• damnation tadında bir şarkı olmuş
  • beyaz mendillerle, burun çeke çeke dinlenmesi gereken, böyle dinlendiğinde daha bir anlamlı olan opeth şarkısıdır*
  • akerfeldt'in muhteşem vokali ile rüya gibi bir opeth şarkısı..
    aynı anda hem bu denli karmaşık ve yogun, hem de bu kadar sade ve duru olabilmek, bunu hissettirebilmek çok az sanatçıya bahşedilen bir yetenek oldugu halde; bunun opeth'in en birincil özelligi olması hayranlık verici..*
  • oldukça başarılı adı sanı pek fazla duyulmamış isveç'li indie pop/rock topluluğu.

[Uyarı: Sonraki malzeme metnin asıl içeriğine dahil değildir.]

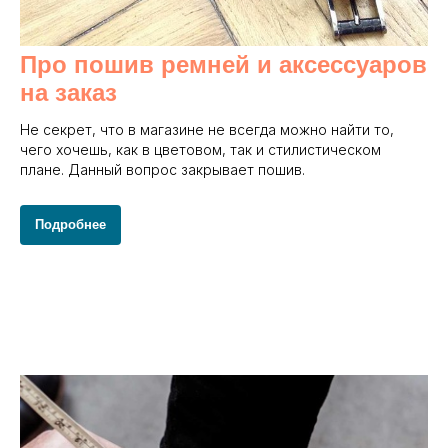
Про пошив ремней и аксессуаров
на заказ
Не секрет, что в магазине не всегда можно найти то,
чего хочешь, как в цветовом, так и стилистическом
плане. Данный вопрос закрывает пошив.
Подробнее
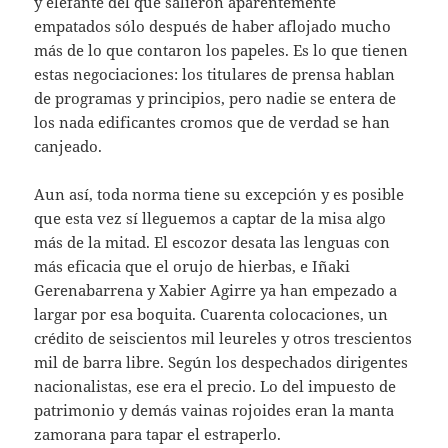
y elefante del que salieron aparentemente
empatados sólo después de haber aflojado mucho
más de lo que contaron los papeles. Es lo que tienen
estas negociaciones: los titulares de prensa hablan
de programas y principios, pero nadie se entera de
los nada edificantes cromos que de verdad se han
canjeado.
Aun así, toda norma tiene su excepción y es posible
que esta vez sí lleguemos a captar de la misa algo
más de la mitad. El escozor desata las lenguas con
más eficacia que el orujo de hierbas, e Iñaki
Gerenabarrena y Xabier Agirre ya han empezado a
largar por esa boquita. Cuarenta colocaciones, un
crédito de seiscientos mil leureles y otros trescientos
mil de barra libre. Según los despechados dirigentes
nacionalistas, ese era el precio. Lo del impuesto de
patrimonio y demás vainas rojoides eran la manta
zamorana para tapar el estraperlo.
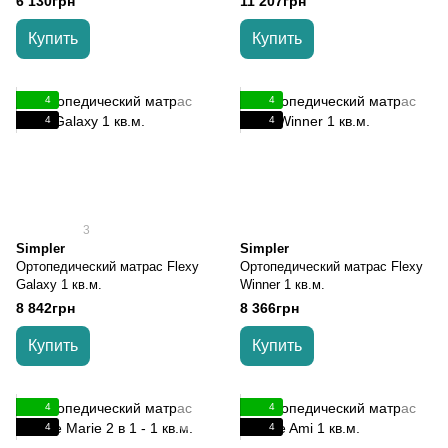
6 130грн
11 207грн
Купить
Купить
4
4
4
4
3
Simpler
Simpler
Ортопедический матрас Flexy
Ортопедический матрас Flexy
Galaxy 1 кв.м.
Winner 1 кв.м.
8 842грн
8 366грн
Купить
Купить
4
4
4
4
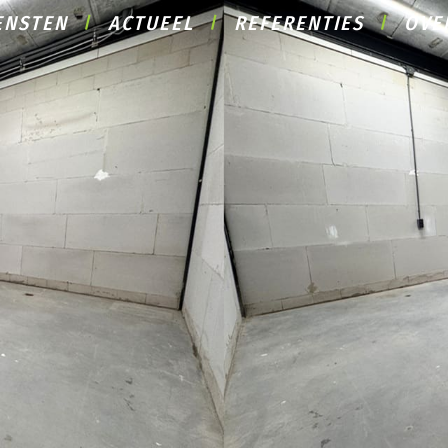
ENSTEN
ACTUEEL
REFERENTIES
OVE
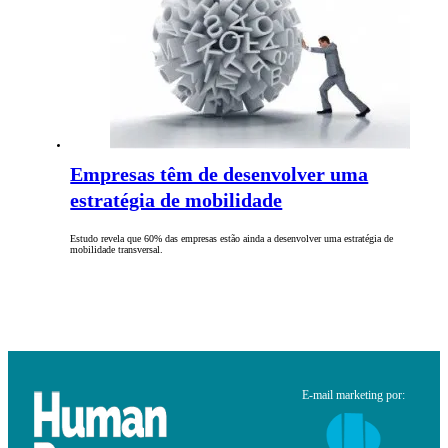
Empresas têm de desenvolver uma
estratégia de mobilidade
Estudo revela que 60% das empresas estão ainda a desenvolver uma estratégia de
mobilidade transversal.
E-mail marketing por:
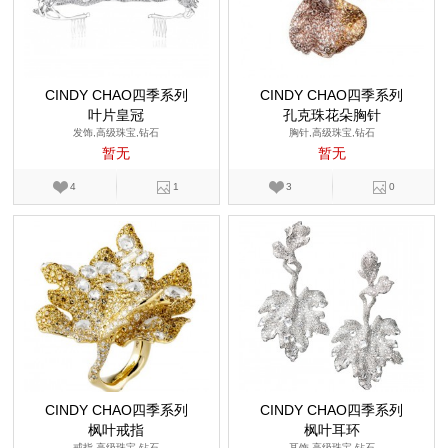
CINDY CHAO四季系列
CINDY CHAO四季系列
叶片皇冠
孔克珠花朵胸针
发饰,高级珠宝,钻石
胸针,高级珠宝,钻石
暂无
暂无
4
1
3
0
CINDY CHAO四季系列
CINDY CHAO四季系列
枫叶戒指
枫叶耳环
戒指,高级珠宝,钻石
耳饰,高级珠宝,钻石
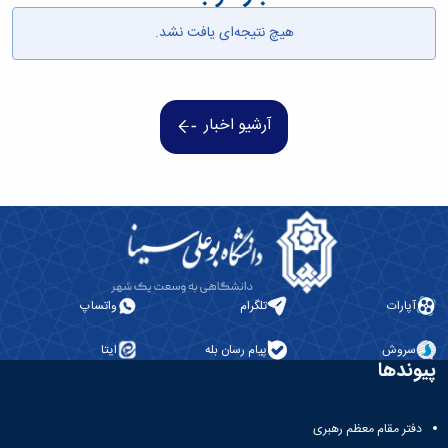
همایش‌ها
هیچ نتیجه‌ای یافت نشد.
انتشارات
دانشگاه
نشر
کتب
مجلات
آرشیو اخبار
علمی
فصلنامه
معاونت
پژوهش
و
فناوری
آپارات
تلگرام
واتساپ
سروش
پیام رسان بله
ایتا
پیوندها
دفتر مقام معظم رهبری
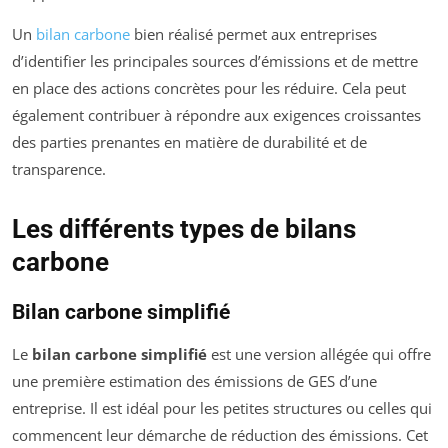
Un
bilan carbone
bien réalisé permet aux entreprises
d’identifier les principales sources d’émissions et de mettre
en place des actions concrètes pour les réduire. Cela peut
également contribuer à répondre aux exigences croissantes
des parties prenantes en matière de durabilité et de
transparence.
Les différents types de bilans
carbone
Bilan carbone simplifié
Le
bilan carbone simplifié
est une version allégée qui offre
une première estimation des émissions de GES d’une
entreprise. Il est idéal pour les petites structures ou celles qui
commencent leur démarche de réduction des émissions. Cet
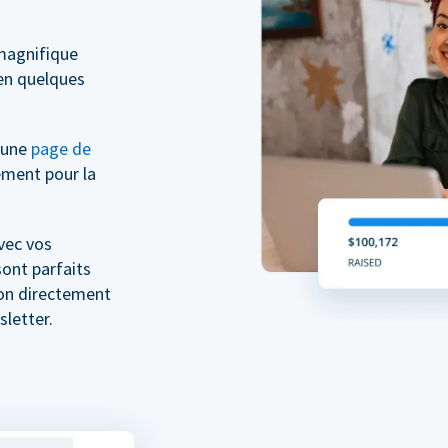
magnifique
n quelques
z une
page de
ment pour la
vec vos
ont parfaits
don directement
letter.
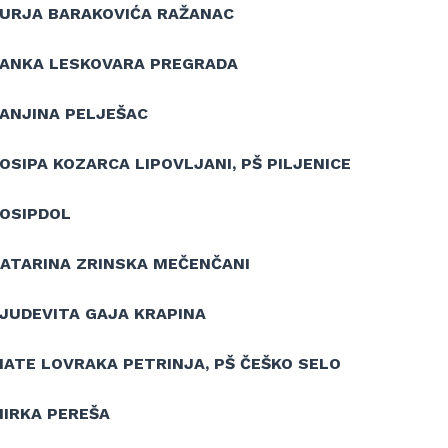
JURJA BARAKOVIĆA RAŽANAC
JANKA LESKOVARA PREGRADA
JANJINA PELJEŠAC
OSIPA KOZARCA LIPOVLJANI, PŠ PILJENICE
JOSIPDOL
KATARINA ZRINSKA MEČENČANI
LJUDEVITA GAJA KRAPINA
MATE LOVRAKA PETRINJA, PŠ ČEŠKO SELO
MIRKA PEREŠA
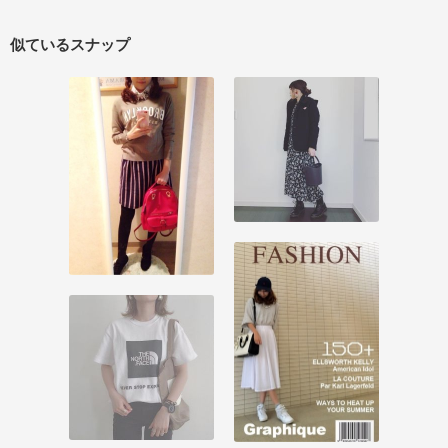
似ているスナップ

  • ghost reveries'in sonunda biraz bonus track gibi kalan, bu yüzden uzun süre tadına varılamayan şarkı.albümün pek bir satanik olan konsepti the grand conjuration'la doruğa ulaştıktan sonra insanda gayriihtiyari albümü başa alıp dinlemek gibi bir eğilim oluştuğundan aylarca bu harika eser tarafımdan görmezden gelinmiştir.zaten geri kalan şarkılarla bir bağlantısı olmamasına rağmen mikael åkerfeldt bu şarkıyı albümün dışında bırakmaya kıyamamış; "yemişim konseptini, süper şarkı bestelemişim yahu" deyip 8. parça olarak önümüze sunmuştur.çok da iyi yapmış canım!
  • o kadar güzeldir ki, o kadar içten anlatır ki gözlerinizi kapar kendinizi sözlerin ve müziğin gerçekliğine bırakırsınız. yazdığınız her kelimede yeniden buluşursunuz benliğinizle;

    her writing's honest
    can't forget the years she's lost
    in isolation
  • the wound in me is pouring out
    to rest on a lover's shore
  • melodisiyle adımları yerden hafifçe kesen, bitmesin istediğim şarkı.
  • bildiğim kadarıyla opeth tarafından hiç canlı çalınmamış muhteşem şarkı. ancak grubun 25. yılı olması nedeniyle ekim 2015'te londra palladium'da gerçekleşecek olan ve ghost reveries albümünün tamamının çalınacağı özel gecede icra edilmesini beklediğim eser.

    edit: enemy'nin uyarısı üzerine bilgi yanlışını düzelttim.
  • "the years she's lost" kısmıyla müzikal bir orgazm yaratır. sizi öyle bir alır götürür ki, kendinizi bulutların üzerinde bulabilirsiniz.